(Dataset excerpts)
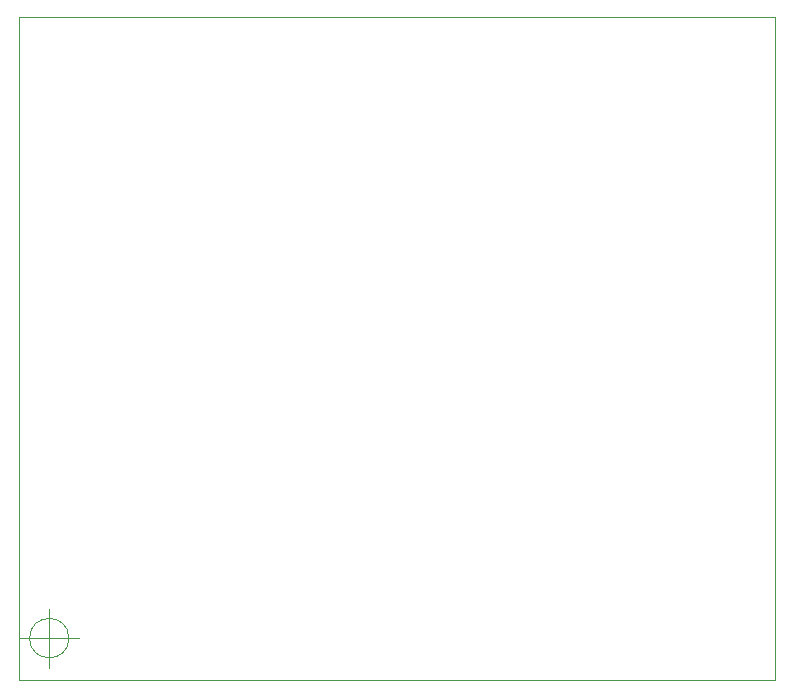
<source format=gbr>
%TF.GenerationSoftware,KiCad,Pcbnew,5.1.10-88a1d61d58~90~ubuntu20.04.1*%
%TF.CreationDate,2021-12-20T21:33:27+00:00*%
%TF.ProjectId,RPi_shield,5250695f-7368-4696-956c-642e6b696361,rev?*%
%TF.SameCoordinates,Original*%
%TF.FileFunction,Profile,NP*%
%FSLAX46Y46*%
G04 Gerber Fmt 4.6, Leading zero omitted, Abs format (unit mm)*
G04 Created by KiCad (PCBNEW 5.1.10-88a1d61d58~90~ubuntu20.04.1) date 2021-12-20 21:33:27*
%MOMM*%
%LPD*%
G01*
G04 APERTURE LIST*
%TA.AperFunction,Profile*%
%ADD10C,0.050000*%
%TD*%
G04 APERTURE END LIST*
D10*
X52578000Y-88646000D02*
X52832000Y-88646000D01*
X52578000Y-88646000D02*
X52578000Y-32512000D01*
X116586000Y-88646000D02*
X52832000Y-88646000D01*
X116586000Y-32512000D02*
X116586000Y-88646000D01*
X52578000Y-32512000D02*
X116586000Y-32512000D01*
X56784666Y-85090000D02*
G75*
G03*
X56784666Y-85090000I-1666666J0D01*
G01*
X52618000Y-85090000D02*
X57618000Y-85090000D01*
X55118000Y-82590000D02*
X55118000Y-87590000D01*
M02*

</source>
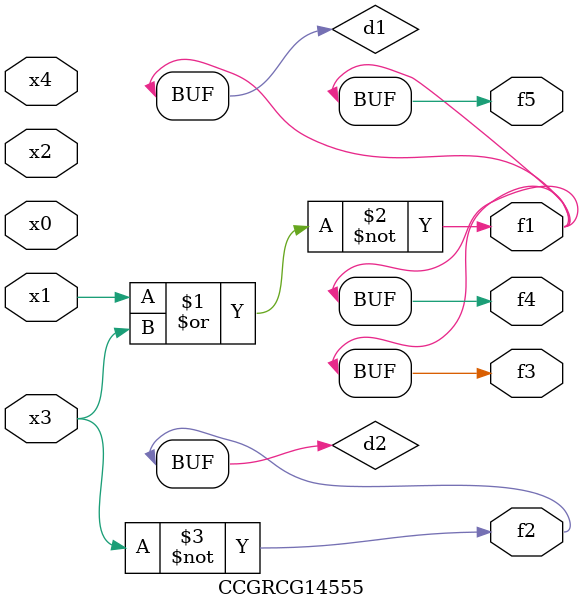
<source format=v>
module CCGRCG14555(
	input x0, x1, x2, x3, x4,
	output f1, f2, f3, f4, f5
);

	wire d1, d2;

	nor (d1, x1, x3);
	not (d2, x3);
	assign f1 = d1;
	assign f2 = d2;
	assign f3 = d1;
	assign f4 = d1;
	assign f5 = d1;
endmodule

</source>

## EXERCISE OBJECTIVE
Return all the records above exactly, pictures omitted.

## EXERCISE OUTPUT
<source format=gbr>
%TF.GenerationSoftware,KiCad,Pcbnew,5.1.10-88a1d61d58~90~ubuntu20.04.1*%
%TF.CreationDate,2021-12-20T21:33:27+00:00*%
%TF.ProjectId,RPi_shield,5250695f-7368-4696-956c-642e6b696361,rev?*%
%TF.SameCoordinates,Original*%
%TF.FileFunction,Profile,NP*%
%FSLAX46Y46*%
G04 Gerber Fmt 4.6, Leading zero omitted, Abs format (unit mm)*
G04 Created by KiCad (PCBNEW 5.1.10-88a1d61d58~90~ubuntu20.04.1) date 2021-12-20 21:33:27*
%MOMM*%
%LPD*%
G01*
G04 APERTURE LIST*
%TA.AperFunction,Profile*%
%ADD10C,0.050000*%
%TD*%
G04 APERTURE END LIST*
D10*
X52578000Y-88646000D02*
X52832000Y-88646000D01*
X52578000Y-88646000D02*
X52578000Y-32512000D01*
X116586000Y-88646000D02*
X52832000Y-88646000D01*
X116586000Y-32512000D02*
X116586000Y-88646000D01*
X52578000Y-32512000D02*
X116586000Y-32512000D01*
X56784666Y-85090000D02*
G75*
G03*
X56784666Y-85090000I-1666666J0D01*
G01*
X52618000Y-85090000D02*
X57618000Y-85090000D01*
X55118000Y-82590000D02*
X55118000Y-87590000D01*
M02*

</source>
<source format=v>
module CCGRCG14555(
	input x0, x1, x2, x3, x4,
	output f1, f2, f3, f4, f5
);

	wire d1, d2;

	nor (d1, x1, x3);
	not (d2, x3);
	assign f1 = d1;
	assign f2 = d2;
	assign f3 = d1;
	assign f4 = d1;
	assign f5 = d1;
endmodule

</source>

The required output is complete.